16. Observability
Chapter 16 of 24 · 20 min
If you can't measure it, you can't improve it. Agent systems are notorious for being opaque—requests enter and responses exit, but the middle is a black box.
The Three Pillars
Log aggregation, metrics collection, and distributed tracing work together. Missing any one creates blind spots.
Structured Logging
Unstructured logs are useless for debugging production systems:
import logging
import json
from datetime import datetime
from contextvars import ContextVar
correlation_id: ContextVar[str] = ContextVar('correlation_id', default='')
class StructuredFormatter(logging.Formatter):
def format(self, record: logging.LogRecord) -> str:
log_data = {
"timestamp": datetime.utcnow().isoformat() + "Z",
"level": record.levelname,
"message": record.getMessage(),
"logger": record.name,
"correlation_id": correlation_id.get(),
}
# Add extra fields
if hasattr(record, 'agent_id'):
log_data['agent_id'] = record.agent_id
if hasattr(record, 'duration_ms'):
log_data['duration_ms'] = record.duration_ms
return json.dumps(log_data)
# Usage
logger = logging.getLogger("agent.pipeline")
logger.setLevel(logging.INFO)
handler = logging.StreamHandler()
handler.setFormatter(StructuredFormatter())

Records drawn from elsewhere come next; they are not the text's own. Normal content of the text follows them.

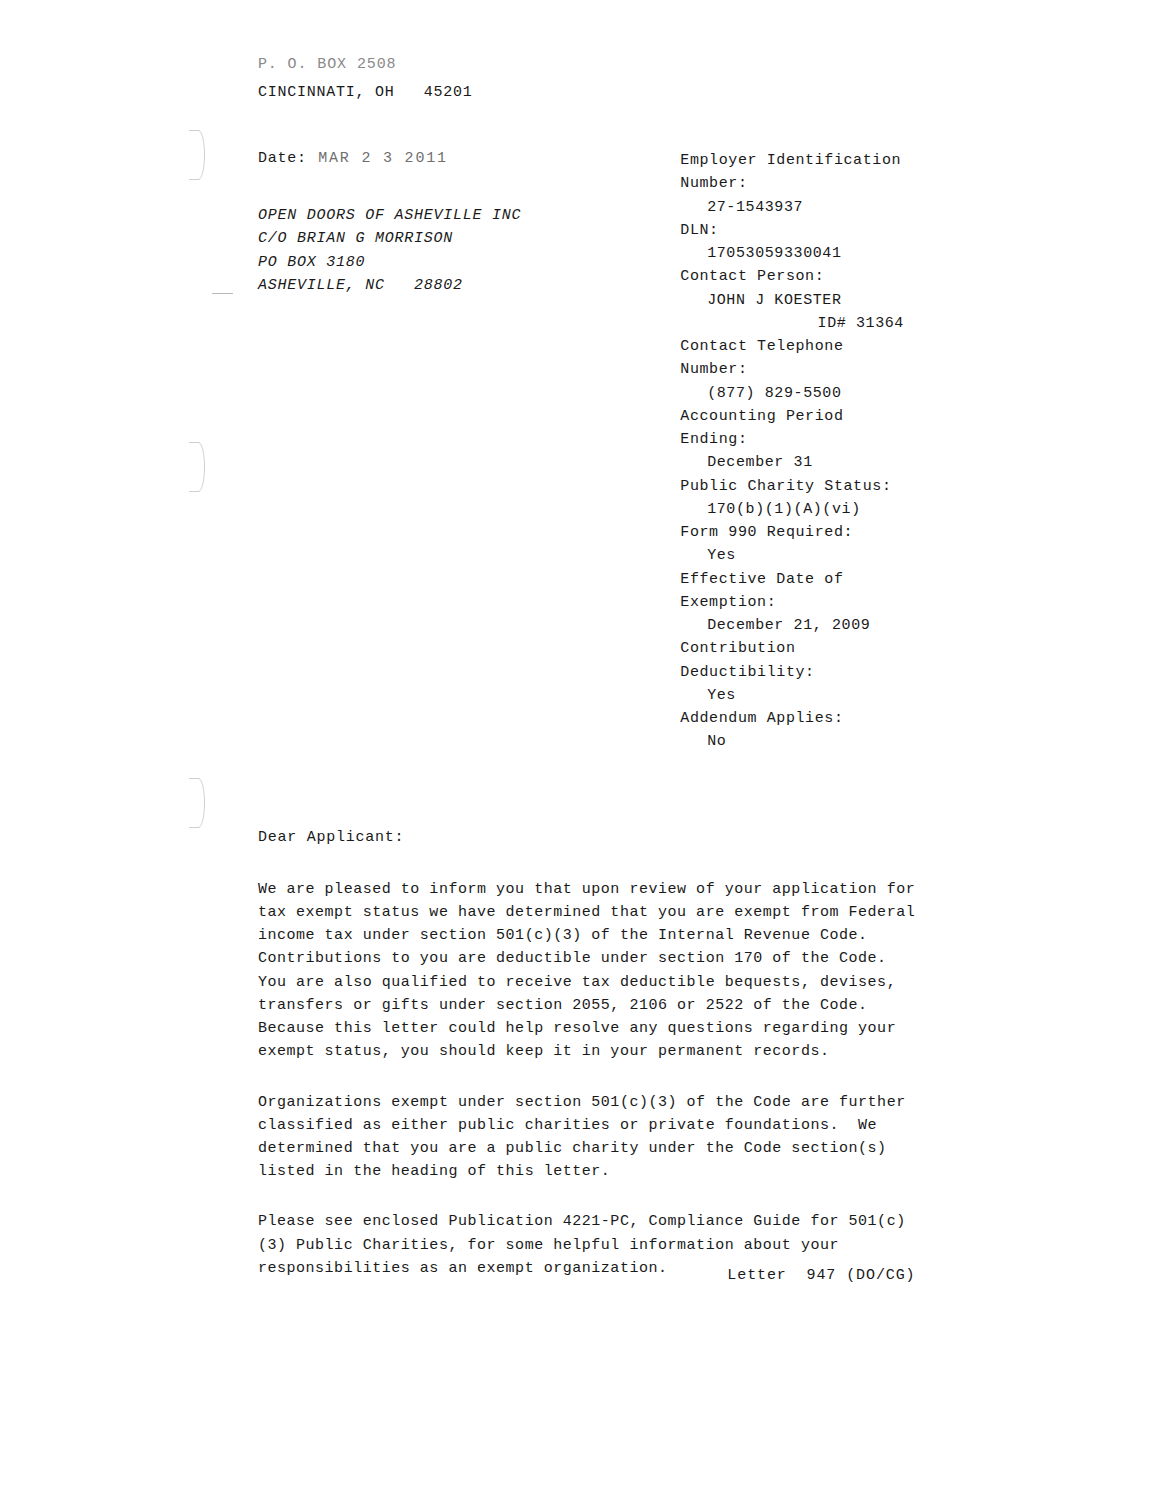P. O. BOX 2508
CINCINNATI, OH 45201
Date:MAR 2 3 2011
OPEN DOORS OF ASHEVILLE INC C/O BRIAN G MORRISON PO BOX 3180 ASHEVILLE, NC 28802
Employer Identification Number:
27-1543937
DLN:
17053059330041
Contact Person:
JOHN J KOESTERID# 31364
Contact Telephone Number:
(877) 829-5500
Accounting Period Ending:
December 31
Public Charity Status:
170(b)(1)(A)(vi)
Form 990 Required:
Yes
Effective Date of Exemption:
December 21, 2009
Contribution Deductibility:
Yes
Addendum Applies:
No
Dear Applicant:
We are pleased to inform you that upon review of your application for tax exempt status we have determined that you are exempt from Federal income tax under section 501(c)(3) of the Internal Revenue Code. Contributions to you are deductible under section 170 of the Code. You are also qualified to receive tax deductible bequests, devises, transfers or gifts under section 2055, 2106 or 2522 of the Code. Because this letter could help resolve any questions regarding your exempt status, you should keep it in your permanent records.
Organizations exempt under section 501(c)(3) of the Code are further classified as either public charities or private foundations. We determined that you are a public charity under the Code section(s) listed in the heading of this letter.
Please see enclosed Publication 4221-PC, Compliance Guide for 501(c)(3) Public Charities, for some helpful information about your responsibilities as an exempt organization.
Letter 947 (DO/CG)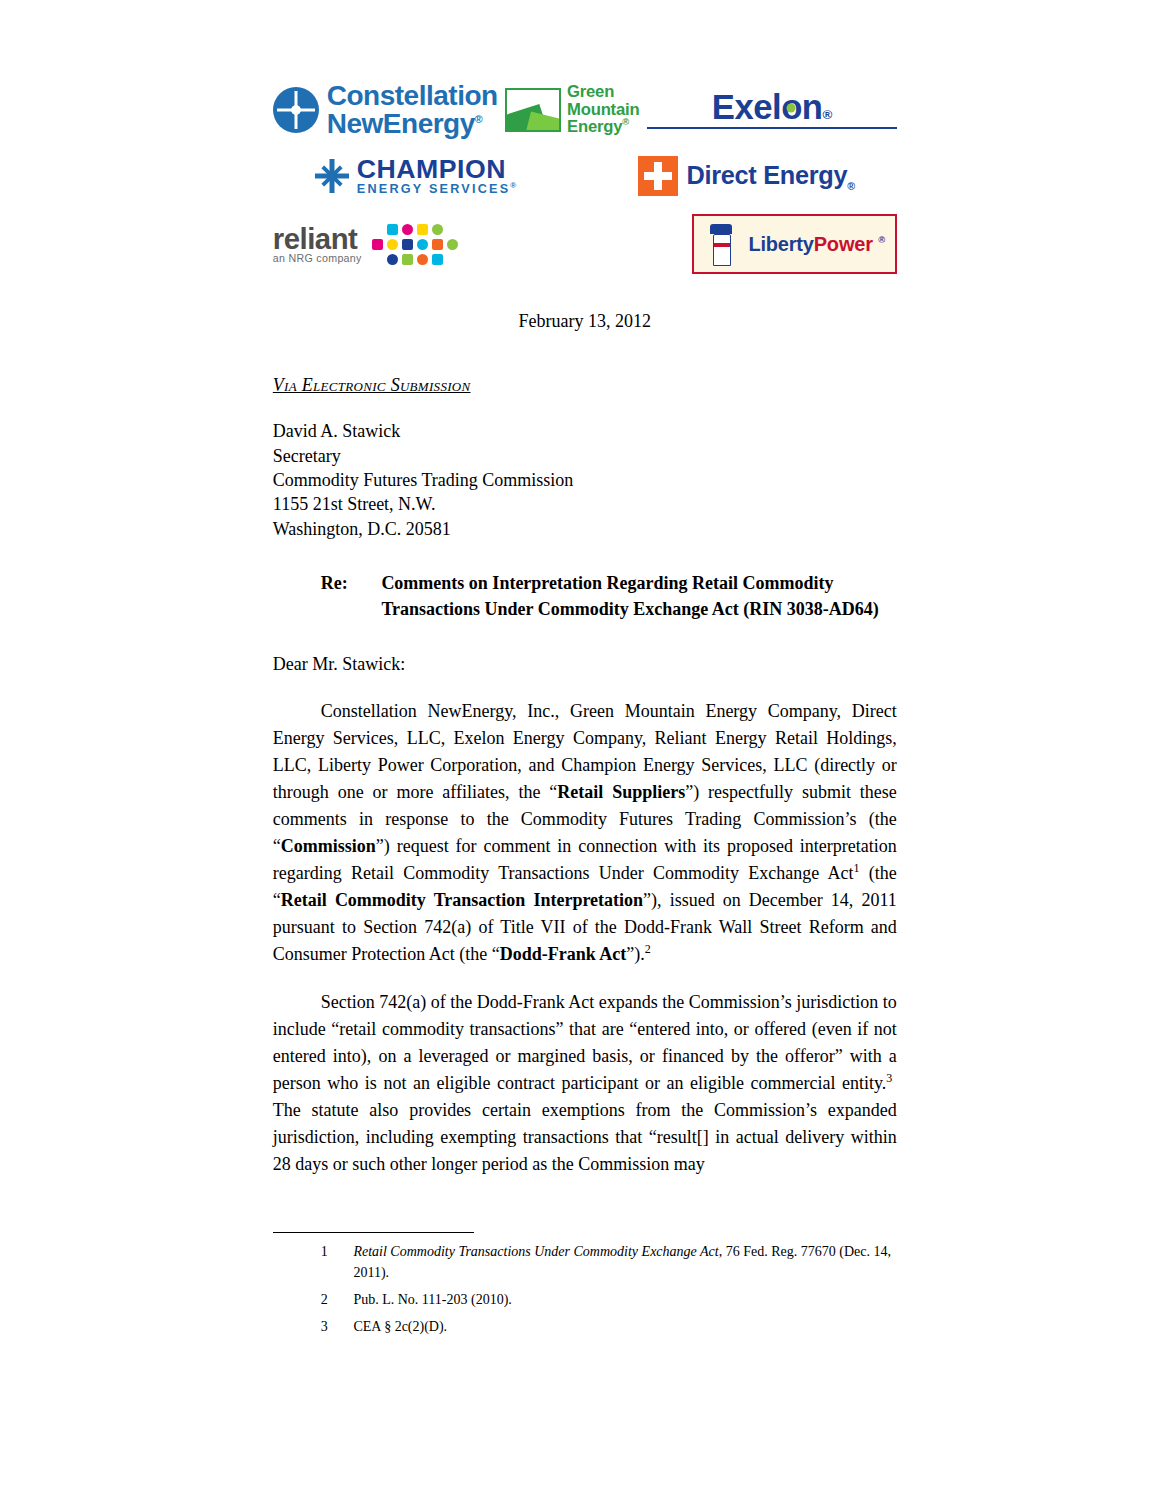Constellation
NewEnergy®
Green
Mountain
Energy®
Exelon®
CHAMPION
ENERGY SERVICES®
Direct Energy®
reliant
an NRG company
LibertyPower ®
February 13, 2012
Via Electronic Submission
David A. Stawick
Secretary
Commodity Futures Trading Commission
1155 21st Street, N.W.
Washington, D.C. 20581
Re:
Comments on Interpretation Regarding Retail Commodity Transactions Under Commodity Exchange Act (RIN 3038-AD64)
Dear Mr. Stawick:
Constellation NewEnergy, Inc., Green Mountain Energy Company, Direct Energy Services, LLC, Exelon Energy Company, Reliant Energy Retail Holdings, LLC, Liberty Power Corporation, and Champion Energy Services, LLC (directly or through one or more affiliates, the “Retail Suppliers”) respectfully submit these comments in response to the Commodity Futures Trading Commission’s (the “Commission”) request for comment in connection with its proposed interpretation regarding Retail Commodity Transactions Under Commodity Exchange Act1 (the “Retail Commodity Transaction Interpretation”), issued on December 14, 2011 pursuant to Section 742(a) of Title VII of the Dodd-Frank Wall Street Reform and Consumer Protection Act (the “Dodd-Frank Act”).2
Section 742(a) of the Dodd-Frank Act expands the Commission’s jurisdiction to include “retail commodity transactions” that are “entered into, or offered (even if not entered into), on a leveraged or margined basis, or financed by the offeror” with a person who is not an eligible contract participant or an eligible commercial entity.3 The statute also provides certain exemptions from the Commission’s expanded jurisdiction, including exempting transactions that “result[] in actual delivery within 28 days or such other longer period as the Commission may
1
Retail Commodity Transactions Under Commodity Exchange Act, 76 Fed. Reg. 77670 (Dec. 14, 2011).
2
Pub. L. No. 111-203 (2010).
3
CEA § 2c(2)(D).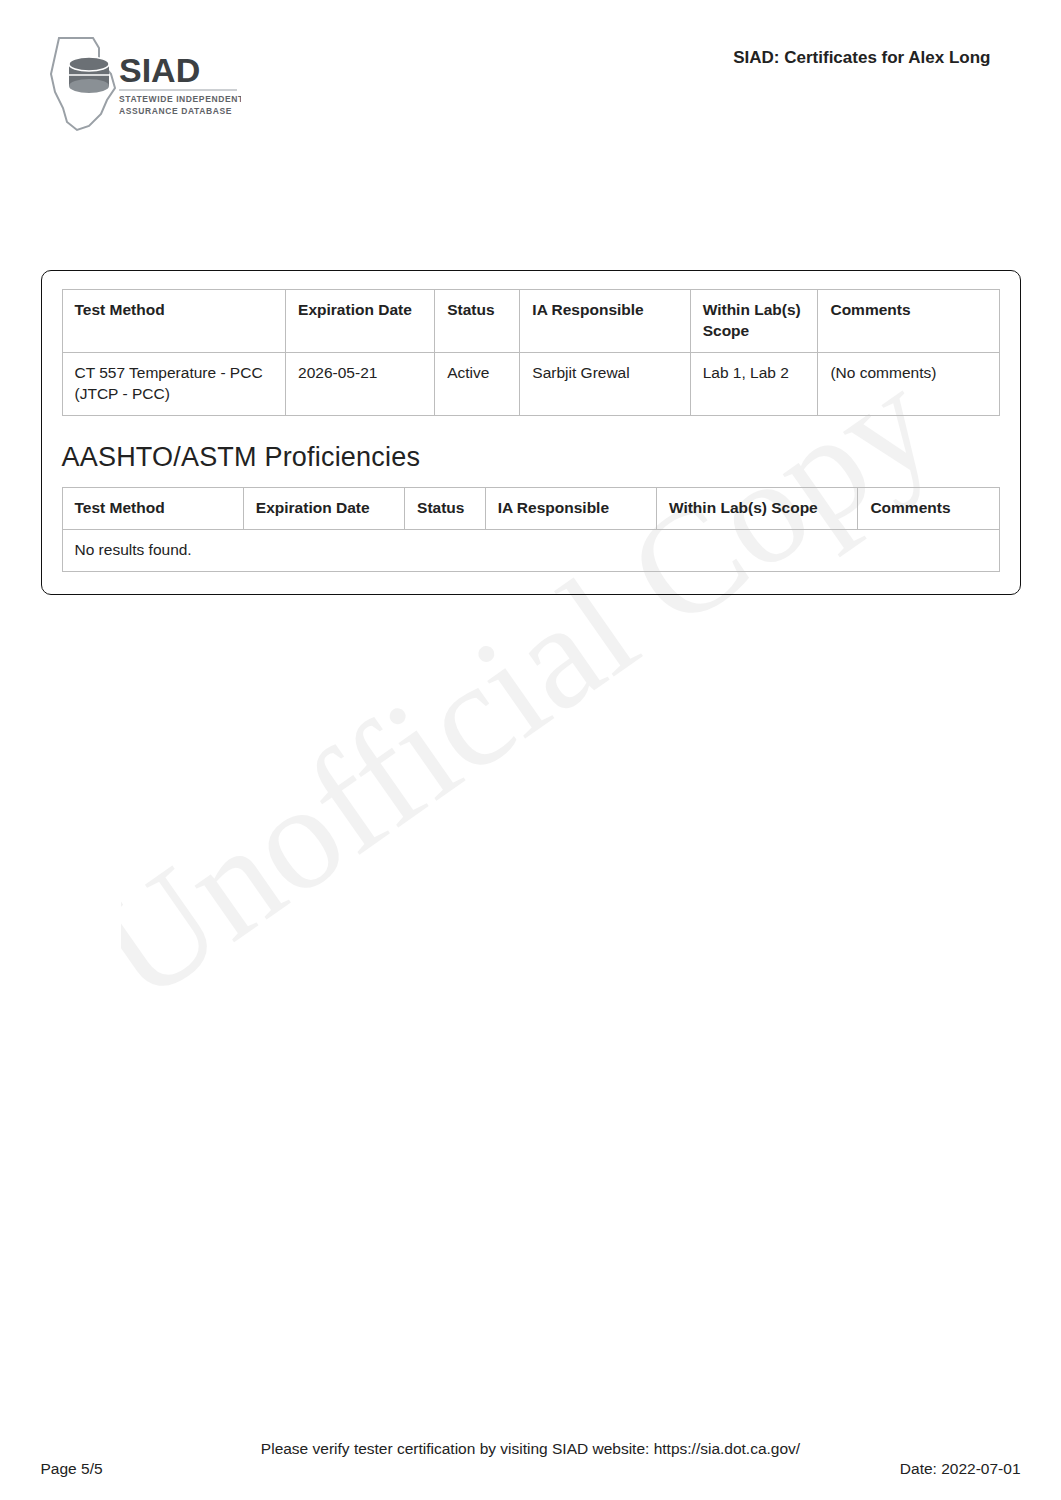SIAD STATEWIDE INDEPENDENT ASSURANCE DATABASE
SIAD: Certificates for Alex Long
Unofficial Copy
| Test Method | Expiration Date | Status | IA Responsible | Within Lab(s) Scope | Comments |
| --- | --- | --- | --- | --- | --- |
| CT 557 Temperature - PCC (JTCP - PCC) | 2026-05-21 | Active | Sarbjit Grewal | Lab 1, Lab 2 | (No comments) |
AASHTO/ASTM Proficiencies
| Test Method | Expiration Date | Status | IA Responsible | Within Lab(s) Scope | Comments |
| --- | --- | --- | --- | --- | --- |
| No results found. |
Please verify tester certification by visiting SIAD website: https://sia.dot.ca.gov/
Page 5/5
Date: 2022-07-01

logger.addHandler(handler)
Metrics That Matter
Track these metrics for every agent:
from dataclasses import dataclass
import time
@dataclass
class AgentMetrics:
agent_id: str
requests_received: int = 0
requests_completed: int = 0
requests_failed: int = 0
total_latency_ms: float = 0.0
def record_request(self, duration_ms: float, success: bool):
self.requests_received += 1
if success:
self.requests_completed += 1
else:
self.requests_failed += 1
self.total_latency_ms += duration_ms
@property
def avg_latency_ms(self) -> float:
if self.requests_completed == 0:
return 0.0
return self.total_latency_ms / self.requests_completed
@property
def error_rate(self) -> float:
if self.requests_received == 0:
return 0.0
return self.requests_failed / self.requests_received
Distributed Tracing
When a request spans multiple agents, trace IDs let you correlate events:
from uuid import uuid4
def create_trace_context() -> dict:
return {
"trace_id": correlation_id.get() or str(uuid4()),
"span_id": str(uuid4())[:8],
"timestamp": time.time()
}
async def trace_operation(operation_name: str, agent_id: str):
start = time.time()
logger.info(f"Starting {operation_name}", extra={"agent_id": agent_id})
try:
yield
finally:
duration_ms = (time.time() - start) * 1000
logger.info(f"Completed {operation_name}", extra={
"agent_id": agent_id,
"duration_ms": round(duration_ms, 2)
})
EXERCISE
Add metrics collection to an existing agent. Create a dashboard showing request rate, error rate, and latency distribution. Identify what "normal" looks like so you can detect anomalies.